:: Page excerpt ::
○ ○ ○ ○ ○ ○ ○
Cryptimeleon - prototyping for advanced privacy-preserving constructions
Cryptimeleon (pronounced /krɪptimiːliən/, “cryp-tee-meleon”) is an open-source Java library primarily aimed at cryptography researchers and originates from the Codes and Cryptography working group at paderborn university.
» | You want to prototype and benchmark your new kind of anonymous credentials, group signatures, attribute-based encryption, or other construction in the bilinear group setting? Try Cryptimeleon! | « |
It aims at researchers in the field of privacy-preserving cryptography with a tailor-made feature set. Hence researchers that want to quickly implement their constructions (1) as a sanity check, and (2) for benchmark numbers in their papers. To ease the implementation process, Cryptimeleon “speaks the language” of paper writers. It offers a similar degree of abstraction as is commonly used in research papers. For example, bilinear groups can be used as the familiar black-box and Schnorr-style proofs can be described on the level of Camenisch-Stadler notation. It employs several optimizations (such as multi-exponentation) transparently, allowing the developer to phrase computations as written in the paper instead of having to conform to an artificial API for better performance.
○ ○ ○ ○ ○ ○ ○
:: Extracted material ::
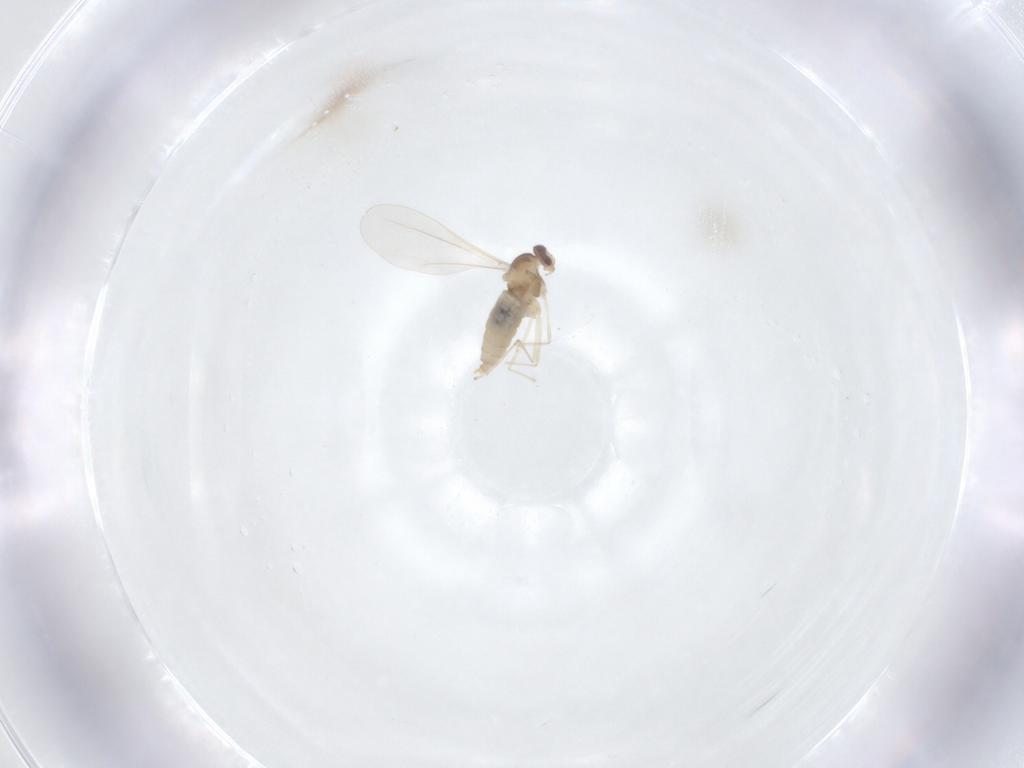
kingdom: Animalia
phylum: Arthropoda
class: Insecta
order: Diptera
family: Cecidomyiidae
○ ○ ○ ○ ○ ○ ○
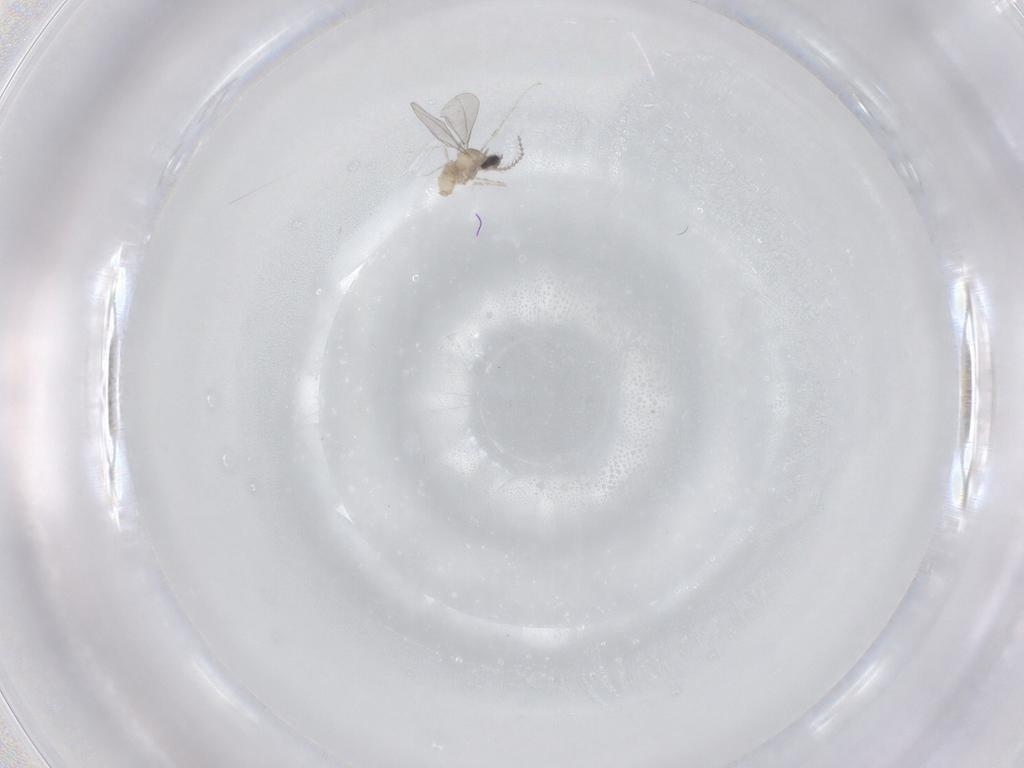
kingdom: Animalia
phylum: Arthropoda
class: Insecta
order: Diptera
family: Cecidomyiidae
○ ○ ○ ○ ○ ○ ○
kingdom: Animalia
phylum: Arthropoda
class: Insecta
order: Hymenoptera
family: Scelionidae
○ ○ ○ ○ ○ ○ ○
:: Set problem 1 ::
Retype the stretch of the Cryptimeleon passage from "Cryptimeleon - prototyping" through "at paderborn university.".
:: Set problem 2 ::
Please continue the Cryptimeleon passage, starting right after its final sentence.

:: Response 1 ::
Cryptimeleon - prototyping for advanced privacy-preserving constructions
Cryptimeleon (pronounced /krɪptimiːliən/, “cryp-tee-meleon”) is an open-source Java library primarily aimed at cryptography researchers and originates from the Codes and Cryptography working group at paderborn university.

:: Response 2 ::
To support researchers on every level and we provide most building blocks out of the box. For example Cryptimeleon implements finite fields, elliptic curve groups and pairings, hashing, Schnorr-style zero-knowledge proofs, accumulators, digital signatures, secret sharing, group signatures, attribute-based encryption, and other modern cryptographic constructions.
An overview of Cryptimeleon’s parts and implemented schemes is presented in the following figure. The mathematical underpinning is covered by the Math library. The implemented schemes are collected in a part called Craco and on top of that we provide implementations of predicate encryption, group signatures, and an incentive system based on updatable anonymous credentials.
For more information and formal details we suggest reading eprint paper on Cryptimeleon. If you want to check out the library first-hand then jump into the 5 Minute Tutorial.
You can also contribute to the Cryptimeleon project directly by implementing your construction and creating a pull request on github, see our website and github for more details.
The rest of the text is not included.